##### Available records #####

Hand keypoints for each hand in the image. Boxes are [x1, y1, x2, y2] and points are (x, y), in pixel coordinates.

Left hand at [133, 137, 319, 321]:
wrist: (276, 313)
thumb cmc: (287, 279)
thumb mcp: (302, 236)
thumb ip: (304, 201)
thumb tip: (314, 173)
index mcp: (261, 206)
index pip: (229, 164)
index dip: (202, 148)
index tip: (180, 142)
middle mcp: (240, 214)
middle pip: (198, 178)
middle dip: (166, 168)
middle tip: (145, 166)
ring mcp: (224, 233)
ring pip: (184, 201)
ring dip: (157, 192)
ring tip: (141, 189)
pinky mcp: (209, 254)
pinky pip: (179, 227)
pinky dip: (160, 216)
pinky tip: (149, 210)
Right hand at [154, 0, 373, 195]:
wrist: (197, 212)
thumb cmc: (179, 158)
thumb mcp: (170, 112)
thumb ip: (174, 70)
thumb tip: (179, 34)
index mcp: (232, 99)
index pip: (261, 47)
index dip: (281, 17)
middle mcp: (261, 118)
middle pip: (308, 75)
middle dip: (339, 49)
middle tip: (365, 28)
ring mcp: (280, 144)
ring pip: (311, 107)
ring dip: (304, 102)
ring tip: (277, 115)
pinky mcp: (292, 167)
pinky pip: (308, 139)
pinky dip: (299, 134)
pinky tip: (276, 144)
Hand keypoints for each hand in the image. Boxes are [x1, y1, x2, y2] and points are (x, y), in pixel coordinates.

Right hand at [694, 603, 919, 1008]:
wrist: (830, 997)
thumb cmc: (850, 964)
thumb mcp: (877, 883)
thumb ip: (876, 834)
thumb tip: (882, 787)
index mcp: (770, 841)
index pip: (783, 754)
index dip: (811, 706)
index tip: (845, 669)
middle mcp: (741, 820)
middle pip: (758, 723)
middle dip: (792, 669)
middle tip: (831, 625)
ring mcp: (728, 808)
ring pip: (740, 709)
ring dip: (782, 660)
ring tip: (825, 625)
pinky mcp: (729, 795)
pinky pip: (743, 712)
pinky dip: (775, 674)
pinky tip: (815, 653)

#####
##### Available records #####

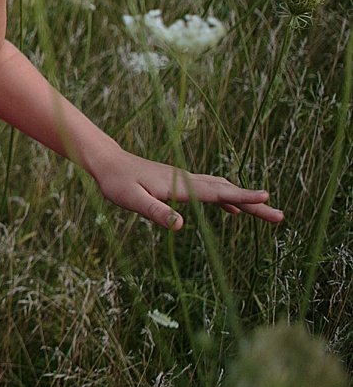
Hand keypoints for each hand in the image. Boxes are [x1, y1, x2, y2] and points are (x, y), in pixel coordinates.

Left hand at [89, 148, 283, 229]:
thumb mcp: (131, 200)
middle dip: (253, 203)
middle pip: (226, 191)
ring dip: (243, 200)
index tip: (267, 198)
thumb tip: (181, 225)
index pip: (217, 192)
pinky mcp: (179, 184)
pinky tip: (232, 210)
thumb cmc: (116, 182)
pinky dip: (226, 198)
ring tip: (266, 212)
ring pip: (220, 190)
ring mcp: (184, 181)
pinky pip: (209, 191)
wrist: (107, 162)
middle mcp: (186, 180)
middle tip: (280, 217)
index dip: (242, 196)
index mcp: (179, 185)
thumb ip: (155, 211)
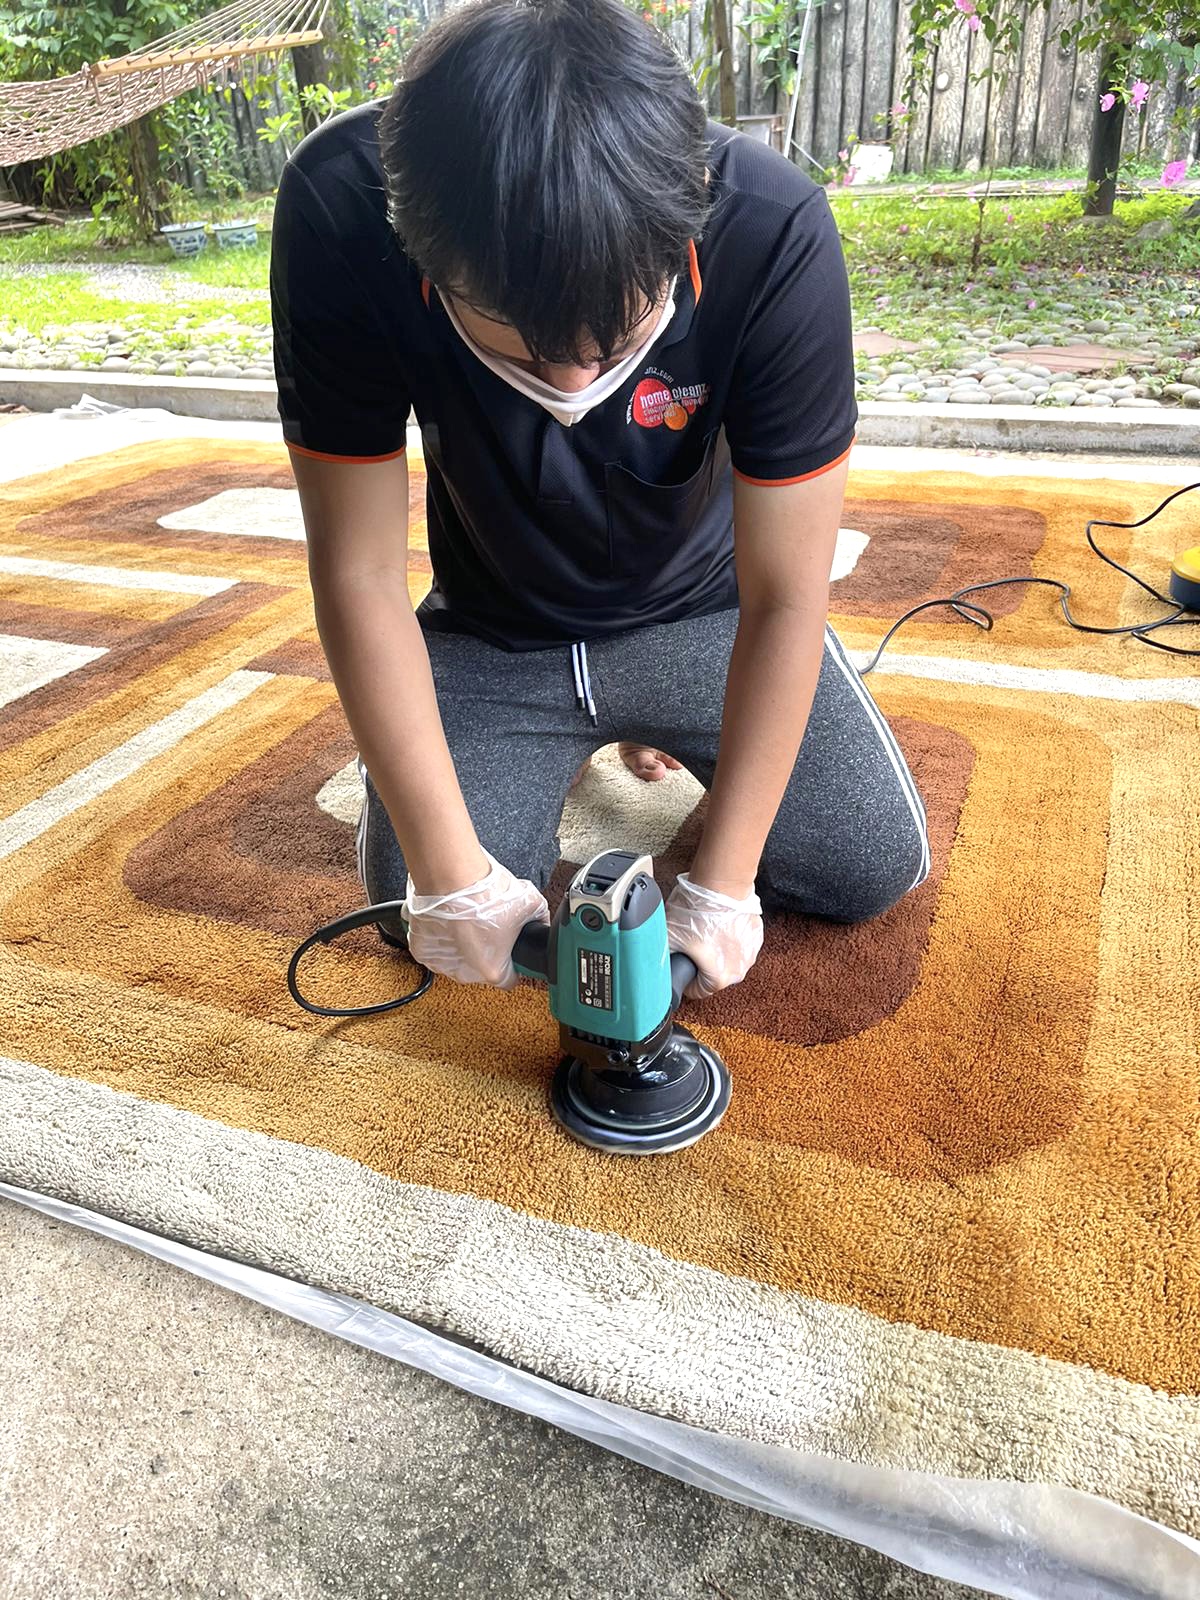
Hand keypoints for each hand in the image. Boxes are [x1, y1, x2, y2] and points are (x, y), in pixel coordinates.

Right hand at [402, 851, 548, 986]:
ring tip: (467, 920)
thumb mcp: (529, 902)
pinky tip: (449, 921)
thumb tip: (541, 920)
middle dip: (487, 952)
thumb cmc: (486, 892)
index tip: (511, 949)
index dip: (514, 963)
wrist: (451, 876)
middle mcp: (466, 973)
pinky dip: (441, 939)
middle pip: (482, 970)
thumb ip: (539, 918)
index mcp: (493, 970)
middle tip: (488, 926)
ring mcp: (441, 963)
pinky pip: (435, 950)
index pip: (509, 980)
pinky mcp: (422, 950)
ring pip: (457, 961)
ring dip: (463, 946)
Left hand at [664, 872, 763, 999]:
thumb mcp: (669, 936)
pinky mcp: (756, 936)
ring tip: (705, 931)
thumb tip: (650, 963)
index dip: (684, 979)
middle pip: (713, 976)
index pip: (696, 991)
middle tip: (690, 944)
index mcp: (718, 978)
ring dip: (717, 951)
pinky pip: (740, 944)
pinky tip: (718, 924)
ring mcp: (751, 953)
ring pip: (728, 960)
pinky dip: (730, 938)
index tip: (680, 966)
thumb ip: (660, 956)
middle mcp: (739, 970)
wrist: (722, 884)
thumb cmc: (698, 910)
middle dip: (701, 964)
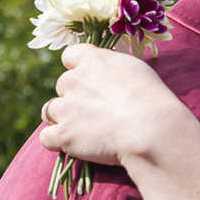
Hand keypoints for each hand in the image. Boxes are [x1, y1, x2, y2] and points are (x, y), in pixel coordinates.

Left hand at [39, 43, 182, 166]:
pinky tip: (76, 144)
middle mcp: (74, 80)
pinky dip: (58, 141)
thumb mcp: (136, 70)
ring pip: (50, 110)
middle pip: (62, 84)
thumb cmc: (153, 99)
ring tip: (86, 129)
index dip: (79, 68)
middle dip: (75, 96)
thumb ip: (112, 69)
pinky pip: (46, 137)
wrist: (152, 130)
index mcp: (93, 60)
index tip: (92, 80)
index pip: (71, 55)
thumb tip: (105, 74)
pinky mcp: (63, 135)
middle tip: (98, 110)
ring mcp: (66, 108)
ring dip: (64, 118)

#####
##### Available records #####

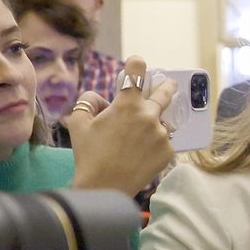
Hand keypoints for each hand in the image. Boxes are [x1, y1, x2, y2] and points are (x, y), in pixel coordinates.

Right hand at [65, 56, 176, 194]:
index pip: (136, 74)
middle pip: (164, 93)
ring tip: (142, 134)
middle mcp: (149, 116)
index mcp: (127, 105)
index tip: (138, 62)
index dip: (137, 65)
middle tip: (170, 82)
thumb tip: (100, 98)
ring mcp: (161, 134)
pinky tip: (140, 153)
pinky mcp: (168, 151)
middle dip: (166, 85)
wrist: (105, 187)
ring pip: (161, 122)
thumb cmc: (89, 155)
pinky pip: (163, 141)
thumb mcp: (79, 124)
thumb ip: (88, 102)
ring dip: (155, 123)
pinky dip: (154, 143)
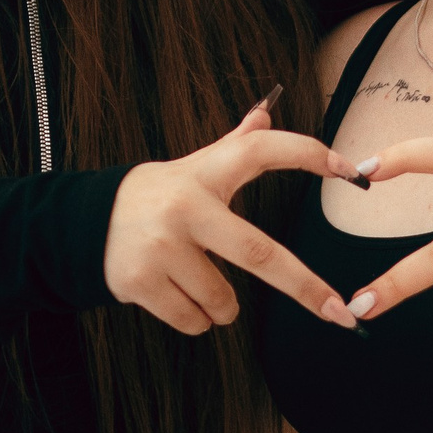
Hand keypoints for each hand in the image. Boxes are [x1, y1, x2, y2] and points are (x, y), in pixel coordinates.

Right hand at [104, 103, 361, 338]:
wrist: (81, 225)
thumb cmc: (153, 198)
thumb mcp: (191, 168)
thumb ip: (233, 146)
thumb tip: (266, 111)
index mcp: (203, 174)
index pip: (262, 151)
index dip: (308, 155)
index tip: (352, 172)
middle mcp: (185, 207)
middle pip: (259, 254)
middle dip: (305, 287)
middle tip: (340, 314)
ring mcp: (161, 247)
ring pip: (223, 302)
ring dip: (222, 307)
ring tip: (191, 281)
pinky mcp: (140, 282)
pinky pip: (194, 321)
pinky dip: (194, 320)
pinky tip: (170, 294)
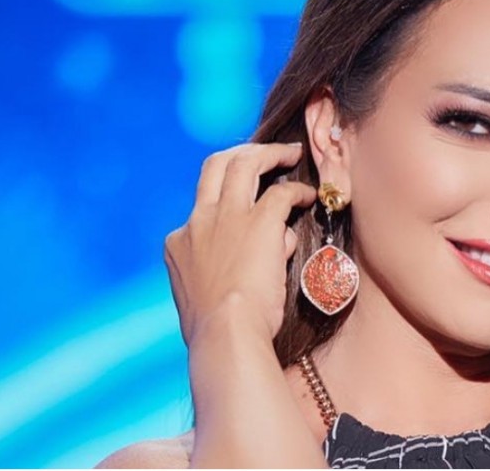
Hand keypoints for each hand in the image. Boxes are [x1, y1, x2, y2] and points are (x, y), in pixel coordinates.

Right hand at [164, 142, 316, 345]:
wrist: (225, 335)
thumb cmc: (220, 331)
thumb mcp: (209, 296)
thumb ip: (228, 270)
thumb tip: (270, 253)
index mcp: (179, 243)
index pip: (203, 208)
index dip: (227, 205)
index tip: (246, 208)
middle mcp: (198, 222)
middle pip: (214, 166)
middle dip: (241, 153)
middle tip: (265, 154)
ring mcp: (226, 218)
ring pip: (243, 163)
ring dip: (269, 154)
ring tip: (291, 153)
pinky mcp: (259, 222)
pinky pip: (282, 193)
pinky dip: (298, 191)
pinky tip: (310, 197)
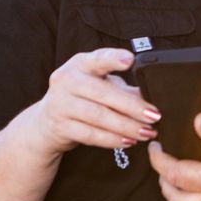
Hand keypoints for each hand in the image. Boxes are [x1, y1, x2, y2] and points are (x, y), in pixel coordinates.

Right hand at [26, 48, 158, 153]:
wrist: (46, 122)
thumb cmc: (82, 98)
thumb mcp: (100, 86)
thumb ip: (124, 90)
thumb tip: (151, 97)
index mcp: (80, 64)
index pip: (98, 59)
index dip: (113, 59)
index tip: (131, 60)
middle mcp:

#####

## Your objective
Find every line in the records above that holds the word "Right", and copy each one.

## Reply to the task
Right hand at [154, 0, 373, 195]:
Right hand at [694, 603, 919, 1008]:
Right hand at [402, 851, 548, 986]:
Right hand at [65, 56, 176, 194]:
Right hand at [104, 103, 361, 338]:
Right hand at [164, 142, 316, 345]:
Right hand at [26, 48, 158, 153]:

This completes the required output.